An external flash has a multitude of uses.  You can use it indoors to take photos and bounce the flash from the ceiling, wall, floor, window, whatever to give interesting lighting to the image.  It also, when bounced, gives a more even light than using the on camera flash and is less direct.  

An external is also further away from the lens so if fired directly toward the subject, the chance for red eye is dramatically reduced.  It's a more powerful flash so if you want to take a picture in the harsh sun, it can act as a fill flash to reduce the shadows.  Also, when shooting a mixed subject, like people and a sunset background, it will allow for you to meter off of the sun and still brighten up the foreground as well.

I've never personally used the Canon ring flash but know people that do and it is great for taking macro images.  It acts sort of like a round florescent (sp) bulb that lights up a close subject for you to capture detail and have excellent lighting.  Otherwise, you either have to use natural light or bounce something and hope the light covers it.  The on camera flash will usually be blocked by the lens when wanting to take a macro shot.

Hope all that mumbo jumbo rambling helps. 

ETA - sorry for the repeat there.  I type a lot slower than JDP


----------



## ksmattfish (Sep 2, 2006)

More power.  More control.  Less red-eye.  

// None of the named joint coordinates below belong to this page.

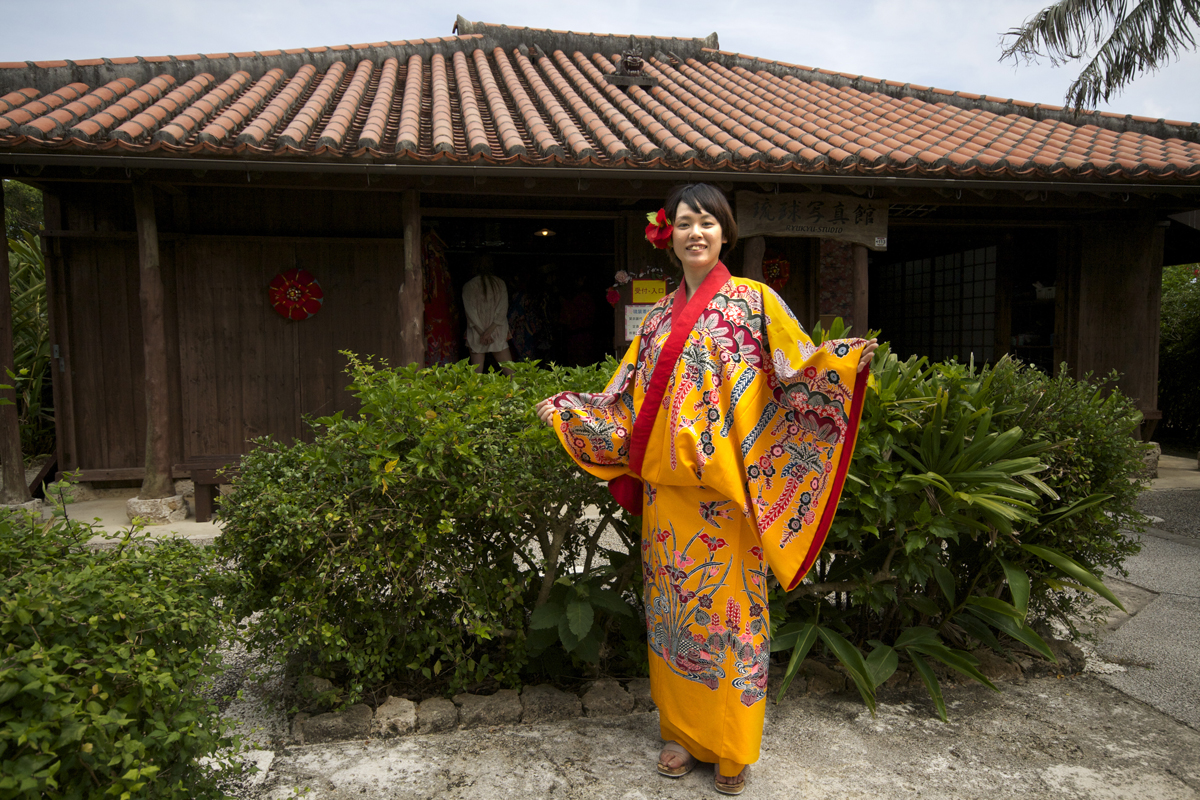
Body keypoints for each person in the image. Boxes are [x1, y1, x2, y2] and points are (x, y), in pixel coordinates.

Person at [536, 184, 877, 795]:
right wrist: (572, 412)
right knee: (671, 619)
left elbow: (797, 374)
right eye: (686, 223)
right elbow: (626, 395)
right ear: (669, 236)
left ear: (726, 234)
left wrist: (843, 366)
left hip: (727, 500)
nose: (698, 233)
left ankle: (732, 746)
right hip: (667, 501)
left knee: (731, 621)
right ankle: (681, 735)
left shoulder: (755, 302)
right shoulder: (659, 317)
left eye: (709, 224)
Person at [462, 254, 515, 375]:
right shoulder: (500, 283)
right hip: (497, 332)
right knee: (511, 374)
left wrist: (482, 333)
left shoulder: (469, 285)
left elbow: (471, 313)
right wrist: (489, 332)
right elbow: (502, 311)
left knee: (476, 376)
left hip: (477, 334)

Ring flashes are designed for macro-photography.  Used for other subjects they cause a ring shaped catchlight, but other than that it would end up being similar to a built in flash as they are about as close to the lens axis as it's possible to get.


----------



## Torus34 (Sep 2, 2006)

A cautionary note:

There are many older flash units available. Buying one can give you a much more powerful/versatile unit for your money than you can get by buying a new one.

But there's a possible problem. Some old units have a very high 'trigger' voltage. That's the voltage that runs from the flash unit through your camera's internal contacts when you trip the shutter. Modern digitals usually have an upper limit of around 24 vdc. There is a possibility [I don't know how great it is,] that a high voltage could 'fry' your camera's internal contacts.

Flash trigger voltage is easy to check. Just measure the voltage at the flash-to-camera contacts when the flash unit is fully charged. Start with the voltmeter at its highest setting and work down the scales to protect the voltmeter.


----------



## Dylan (Sep 2, 2006)

Wow thanks for all the input everyone. That helps a lot. I'm just getting into photography and I can see how this will help me a lot. As for the ring flash, it's a pretty cool concept however I had no idea how much they cost. I priced it at around 650.00 or so. Way way out of my budget. I like to shoot macro's but I think I'll invest in a good tripod instead. Thanks again for the help.

Dylan

My Pbase site


----------